Dalam artikel itu, I Ketut Suweca menulis sebagai berikut :
“ Saya melihat sejumlah Kompasianer yang ngebut menulis. Mereka menulis dan menulis lagi, rajin sekali. Mungkin memiliki target tertentu dalam sebulan, entah berapa judul yang ingin dihasilkannya ”.
Saya dibuatnya mati kutu. Betul-betul mati kutu. Sederet pertanyaan muncul di pikiran saya. Dimanakah posisi saya berada ? Jangan-jangan saya ada di “hebat sendiri” dan ogah “hebat bersama”. Pertanyaan ini muncul bukan karena saya merasa sudah hebat, tetapi justru sebelum saya menjadi hebat saya harus terlebih dahulu bisa menjawab itu.
Pertanyaan lain, apakah saya termasuk yang dengan penuh semangat menggebu-gebu untuk menulis. Menulis dan menulis lagi, dengan target kuantitatif berapa judul yang dihasilkan dalam sebulan.

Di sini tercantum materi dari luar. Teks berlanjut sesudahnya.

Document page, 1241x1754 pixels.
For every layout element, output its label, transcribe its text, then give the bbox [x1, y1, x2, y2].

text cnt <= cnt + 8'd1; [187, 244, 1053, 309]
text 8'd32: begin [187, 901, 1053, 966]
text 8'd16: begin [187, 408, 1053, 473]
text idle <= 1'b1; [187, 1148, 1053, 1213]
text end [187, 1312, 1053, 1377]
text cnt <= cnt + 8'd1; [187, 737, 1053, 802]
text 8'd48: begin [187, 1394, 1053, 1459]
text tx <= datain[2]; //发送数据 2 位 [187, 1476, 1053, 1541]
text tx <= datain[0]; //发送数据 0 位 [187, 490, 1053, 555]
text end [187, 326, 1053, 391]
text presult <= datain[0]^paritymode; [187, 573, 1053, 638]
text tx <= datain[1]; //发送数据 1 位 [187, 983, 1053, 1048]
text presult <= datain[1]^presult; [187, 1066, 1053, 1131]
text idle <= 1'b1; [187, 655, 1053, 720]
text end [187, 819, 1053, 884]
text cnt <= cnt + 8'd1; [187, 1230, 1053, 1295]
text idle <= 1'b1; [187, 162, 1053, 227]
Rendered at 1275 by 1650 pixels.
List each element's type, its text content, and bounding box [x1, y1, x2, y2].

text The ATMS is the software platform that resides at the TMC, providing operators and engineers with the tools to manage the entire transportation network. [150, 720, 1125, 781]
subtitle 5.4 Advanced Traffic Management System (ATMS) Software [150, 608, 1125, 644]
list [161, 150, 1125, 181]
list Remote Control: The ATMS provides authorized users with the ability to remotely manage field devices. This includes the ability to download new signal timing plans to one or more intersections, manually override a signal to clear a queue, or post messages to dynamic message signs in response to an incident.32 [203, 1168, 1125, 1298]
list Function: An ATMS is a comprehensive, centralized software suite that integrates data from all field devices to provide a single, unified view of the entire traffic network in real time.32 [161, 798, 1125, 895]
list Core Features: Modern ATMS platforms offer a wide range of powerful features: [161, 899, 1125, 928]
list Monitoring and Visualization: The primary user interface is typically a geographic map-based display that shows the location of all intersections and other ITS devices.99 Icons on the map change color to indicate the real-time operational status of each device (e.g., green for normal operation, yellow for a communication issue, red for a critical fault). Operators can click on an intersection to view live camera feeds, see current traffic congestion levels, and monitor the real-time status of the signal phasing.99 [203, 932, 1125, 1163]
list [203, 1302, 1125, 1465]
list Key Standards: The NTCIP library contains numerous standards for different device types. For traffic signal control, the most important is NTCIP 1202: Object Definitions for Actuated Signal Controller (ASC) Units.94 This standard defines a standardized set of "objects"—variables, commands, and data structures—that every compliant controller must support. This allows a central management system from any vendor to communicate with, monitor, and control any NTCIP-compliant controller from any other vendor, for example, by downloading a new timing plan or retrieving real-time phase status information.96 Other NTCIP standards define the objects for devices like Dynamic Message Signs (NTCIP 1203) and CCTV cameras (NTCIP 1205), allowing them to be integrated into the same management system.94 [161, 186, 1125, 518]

Pertanyaan-pertanyaan itu membuat saya mati kutu, seolah kehilangan ide untuk menulis. Dengan susah payah berdarah-darah saya selesaikan artikel “Sekolah Favorit, Ambisi Orangtua Atas Nama Masa Depan Anak”. Artikel itu ditulis dalam suasana batin yang diliputi pertanyaan-pertanyaan di atas. Betul-betul susah payah berdarah-darah. Hasilnya sungguh belepotan. Saya dapat komentar dari Yana Haudy sebagai berikut :
“Aduh jd , inget uwa saya di Tasik kalo ngomong f pasti jd p, pavorit. Khas urang Sunda ya, Pak 😆“
Sebelum saya edit kemudian, saya menulis favorit dengan pavorit
Komentar yang “menyakitkan” hehehe
Itu adalah artikel ke 100 saya tepat 11 minggu berpetualang di Kompasiana. Dan saya memutuskan untuk “hold” dari petualang saya tepat di artikel ke 100 itu.
Saya butuh waktu sejenak untuk merenung dan mereview jejak petualang saya, mungpung belum terlalu banyak artikel yang saya tulis. Mumpung belum terlanjur menjadi “hebat” hahaha.
Selama masa “hold’ itu hanya ada 2 hal yang saya lakukan. Pertama, menjelajah mengunjungi sahabat-sahabat Kompasianer lewat artikel-artikelnya. Kedua, membuka kembali artikel-artikel saya yang sudah tayang di Kompasiana.